* _Requirement_
From the entries below, pull out each line where "Group" appears.

* _Given data_
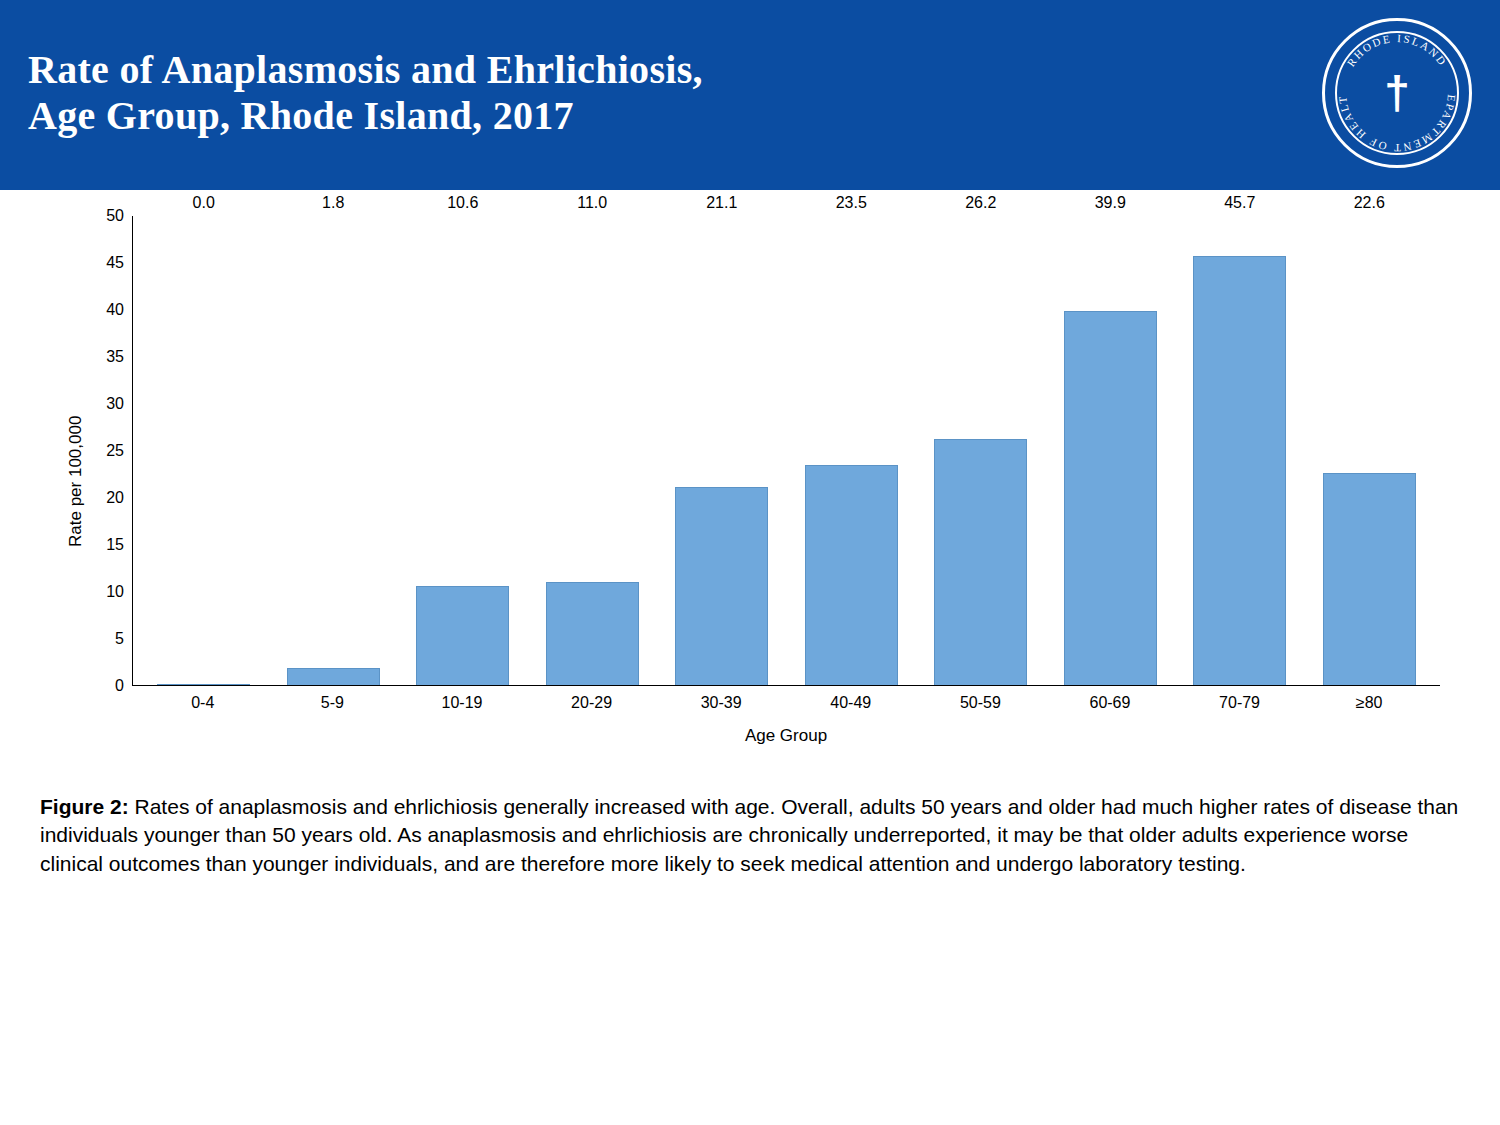Rate of Anaplasmosis and Ehrlichiosis,
Age Group, Rhode Island, 2017
RHODE ISLAND DEPARTMENT OF HEALTH
†
Rate per 100,000
50 45 40 35 30 25 20 15 10 5 0
0.0
1.8
10.6
11.0
21.1
23.5
26.2
39.9
45.7
22.6
0-4 5-9 10-19 20-29 30-39 40-49 50-59 60-69 70-79 ≥80
Age Group
Figure 2: Rates of anaplasmosis and ehrlichiosis generally increased with age. Overall, adults 50 years and older had much higher rates of disease than individuals younger than 50 years old. As anaplasmosis and ehrlichiosis are chronically underreported, it may be that older adults experience worse clinical outcomes than younger individuals, and are therefore more likely to seek medical attention and undergo laboratory testing.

* _Written answer_
Age Group, Rhode Island, 2017
Age Group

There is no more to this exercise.